In 1968, he and partner Robert Noyce (who passed away in 1990) co-founded Intel Corp. after having worked together in the semiconductor industry for a decade. He proposed what came to be known as Moore’s Law in 1965, when, in the thirty-fifth anniversary issue of Electronics magazine, he calculated that the number of transistors in an integrated circuit would double every year for the next decade. He revised the prediction at the 1975 IEEE International Electron Devices Meeting to doubling yearly until 1980, then slowing to doubling every two years.
On the 50th anniversary of Moore’s Law in 2015, Moore recorded this video about how it came about.
Gordon Moore once said, “What can be done, can be outdone.” As stewards of his law, Intel will work relentlessly to exponentially outdo what he & Robert Noyce set out to do. He leaves behind a legacy that changed the lives of every person on the planet. His memory will live on.
— Pat Gelsinger (@PGelsinger) March 25, 2023
At Intel, Moore initially served as executive vice president, moving to president in 1975. In 1979, he became chairman and chief executive officer (CEO) after passing the presidential torch to Andy Grove. He was named chairman in 1987, and became chairman emeritus in 1997, holding the post until 2006, when he retired.
“Gordon Moore defined the technology industry through his insight and vision,” said Pat Gelsinger, CEO, Intel. “He was instrumental in revealing the power of transistors, and inspired technologists and entrepreneurs across the decades. We at Intel remain inspired by Moore’s Law and intend to pursue it until the periodic table is exhausted. Gordon’s vision lives on as our true north as we use the power of technology to improve the lives of every person on Earth. My career and much of my life took shape within the possibilities fueled by Gordon’s leadership at the helm of Intel, and I am humbled by the honor and responsibility to carry his legacy forward.”
In 2000, Moore and his wife, Betty, created the Gordon and Betty Moore Foundation, which focuses on environmental conservation, scientific research, higher education and the San Francisco Bay Area, and the next year donated US$600 million to Moore’s alma mater, Caltech.

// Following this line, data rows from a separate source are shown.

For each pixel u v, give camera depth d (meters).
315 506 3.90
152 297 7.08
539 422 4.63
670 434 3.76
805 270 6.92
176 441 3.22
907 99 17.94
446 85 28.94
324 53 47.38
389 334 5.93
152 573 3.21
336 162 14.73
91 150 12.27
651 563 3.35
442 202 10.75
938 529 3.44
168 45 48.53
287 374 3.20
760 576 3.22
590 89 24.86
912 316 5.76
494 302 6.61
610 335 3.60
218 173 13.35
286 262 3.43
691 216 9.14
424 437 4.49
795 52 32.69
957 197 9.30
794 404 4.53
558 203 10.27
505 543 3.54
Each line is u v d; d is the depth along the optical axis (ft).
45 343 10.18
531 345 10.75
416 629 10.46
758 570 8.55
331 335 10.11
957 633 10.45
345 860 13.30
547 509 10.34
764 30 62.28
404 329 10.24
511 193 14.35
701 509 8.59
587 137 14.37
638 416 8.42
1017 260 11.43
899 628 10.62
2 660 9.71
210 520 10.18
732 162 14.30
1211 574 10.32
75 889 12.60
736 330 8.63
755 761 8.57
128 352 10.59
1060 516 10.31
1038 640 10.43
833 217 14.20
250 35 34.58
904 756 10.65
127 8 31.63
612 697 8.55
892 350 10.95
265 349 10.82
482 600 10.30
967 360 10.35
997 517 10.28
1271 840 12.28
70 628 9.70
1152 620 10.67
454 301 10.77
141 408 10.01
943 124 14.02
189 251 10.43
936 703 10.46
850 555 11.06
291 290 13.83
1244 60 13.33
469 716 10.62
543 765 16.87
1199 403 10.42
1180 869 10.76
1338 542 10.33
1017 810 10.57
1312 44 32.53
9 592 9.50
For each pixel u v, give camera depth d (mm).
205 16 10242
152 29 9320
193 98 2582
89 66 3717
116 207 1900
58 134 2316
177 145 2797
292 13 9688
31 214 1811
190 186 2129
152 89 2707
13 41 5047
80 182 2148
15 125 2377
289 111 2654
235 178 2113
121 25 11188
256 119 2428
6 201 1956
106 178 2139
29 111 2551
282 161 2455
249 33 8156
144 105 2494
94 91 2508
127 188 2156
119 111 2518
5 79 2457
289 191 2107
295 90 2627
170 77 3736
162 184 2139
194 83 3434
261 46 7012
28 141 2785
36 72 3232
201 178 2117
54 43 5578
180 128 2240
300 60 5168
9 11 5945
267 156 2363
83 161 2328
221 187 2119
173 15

Their philanthropic initiatives have included many conservation projects worldwide, a donation to support the construction of the Thirty Meter Telescope, support for multiple northern California educational institutions, and establishment of the Betty Irene Moore Nursing Initiative.
Over his lifetime, Moore received many awards and honours including election as a member of the National Academy of Engineering, induction as a Fellow of the Computer History Museum and of the American Association for the Advancement of Science.
He received the National Medal of Technology and Innovation in 1990, the Othmer Gold Medal for outstanding contributions to progress in chemistry and science in 2001, the Presidential Medal of Freedom in 2002, and the 2008 IEEE Medal of Honour for “pioneering technical roles in integrated-circuit processing, and leadership in the development of MOS memory, the microprocessor computer, and the semiconductor industry.” In 2009, he was inducted into the National Inventors Hall of Fame.
“Gordon was a brilliant scientist and one of America’s leading entrepreneurs and business leaders,” said Frank Yeary, chairman of the Intel board. “It is impossible to imagine the world we live in today, with computing so essential to our lives, without the contributions of Gordon Moore. He will always be an inspiration to our Intel family and his thinking at the core of our innovation culture.”